Task.
Copy out, word for word, the stretch of the passage on Robert Altman from "Robert Altman is" through "of New Hollywood.".
— BEGIN Provided passage —
Robert Altman is commonly held to have been one of Hollywood’s foremost filmmakers not only of the 1970s, but of all time. It is that special decade, however, with which he is most closely associated—undoubtedly, films like The Player and Short Cuts, which wouldn’t hit screens until the 1990s, remain among his most impressive of achievements—but few other filmmakers had as prolific or audacious of runs as Altman in the age of New Hollywood.
While one can make the argument that auteurs like Coppola and Scorsese made more classically significant marks with films like The Godfather (1972) and Mean Streets (1973), Altman did not find himself frantically floundering in the era’s dusk like other directors; while the end of the ’70s marked a period of creative misfires for myriad New Hollywood filmmakers, Altman was surprising us with opuses like 3 Women (1977) and A Wedding (1978). Against the prettily-packaged machinery of factory-line blockbusters like Star Wars and Saturday Night Fever, those films operated not only as bold and breathtakingly beautiful artworks, but as middle fingers to the impending establishment of the spiritual return of the studio system, and final, profound cries in defense of artistic integrity over financial gain amid the death knells of the American New Wave.
— END Provided passage —
— BEGIN Provided material —
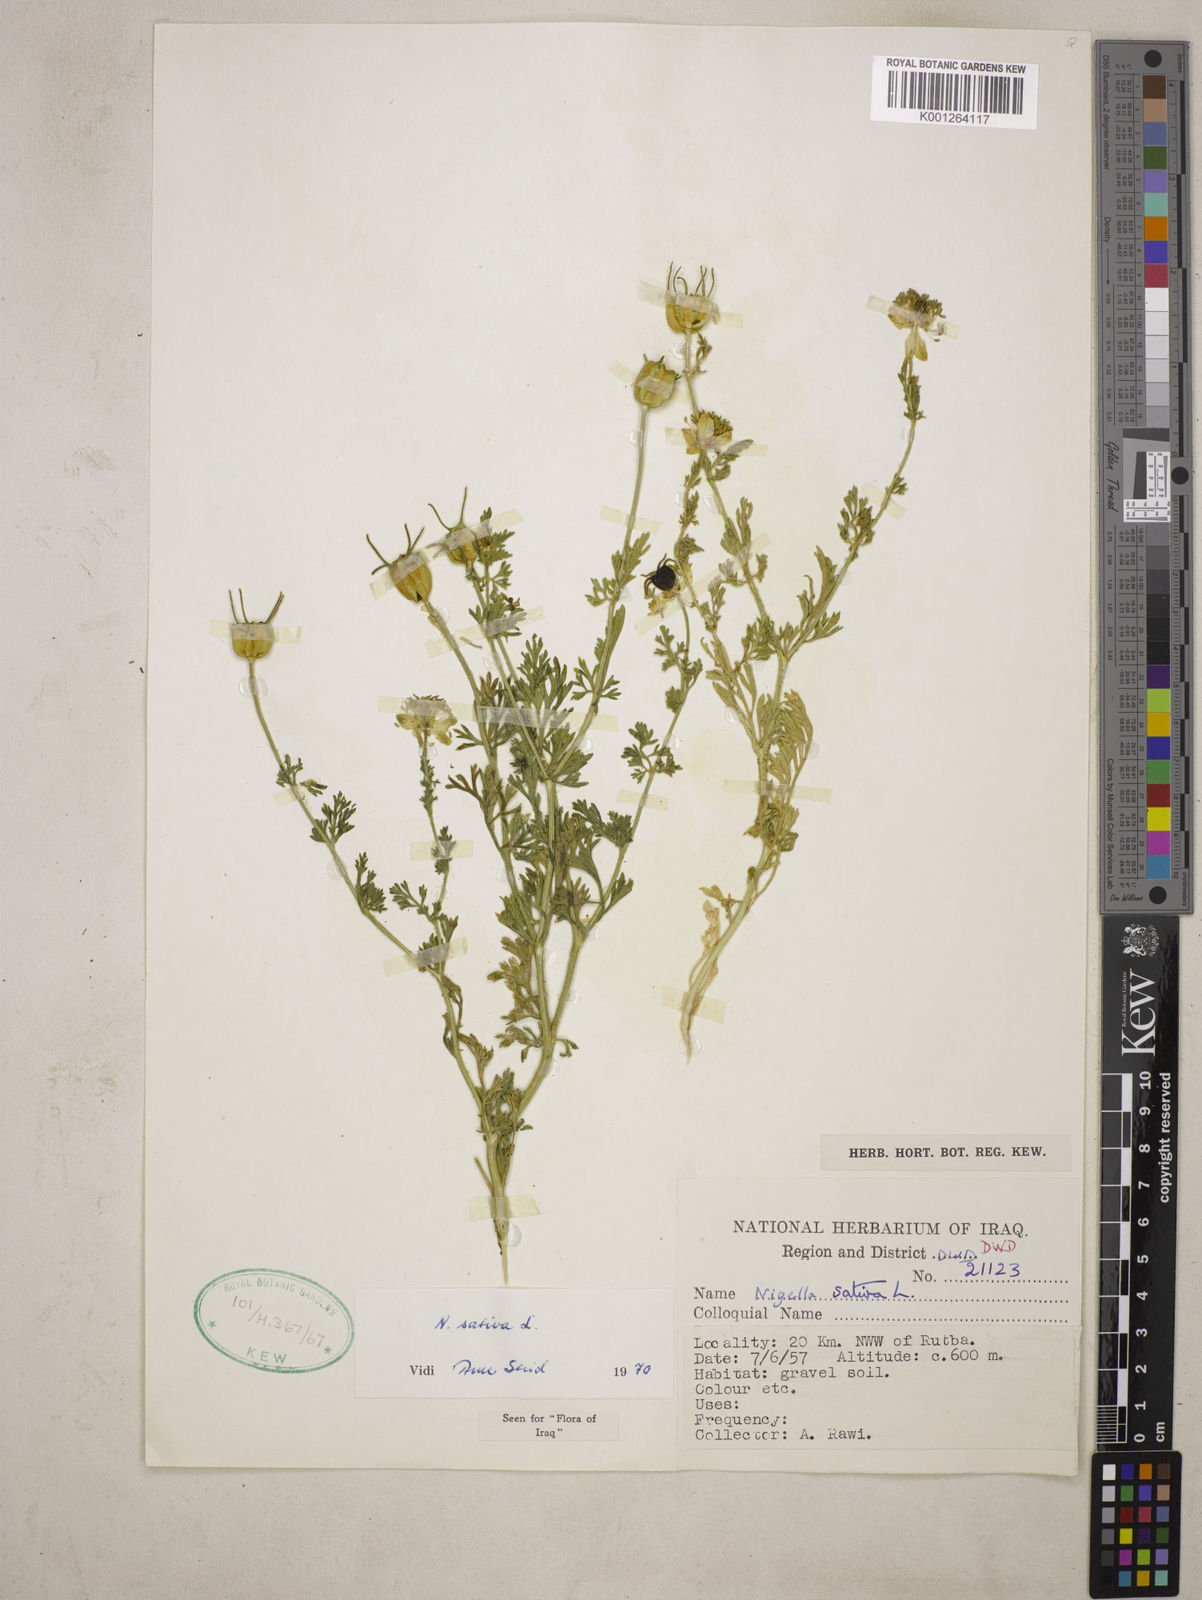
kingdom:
— END Provided material —
Exercise result.
Robert Altman is commonly held to have been one of Hollywood’s foremost filmmakers not only of the 1970s, but of all time. It is that special decade, however, with which he is most closely associated—undoubtedly, films like The Player and Short Cuts, which wouldn’t hit screens until the 1990s, remain among his most impressive of achievements—but few other filmmakers had as prolific or audacious of runs as Altman in the age of New Hollywood.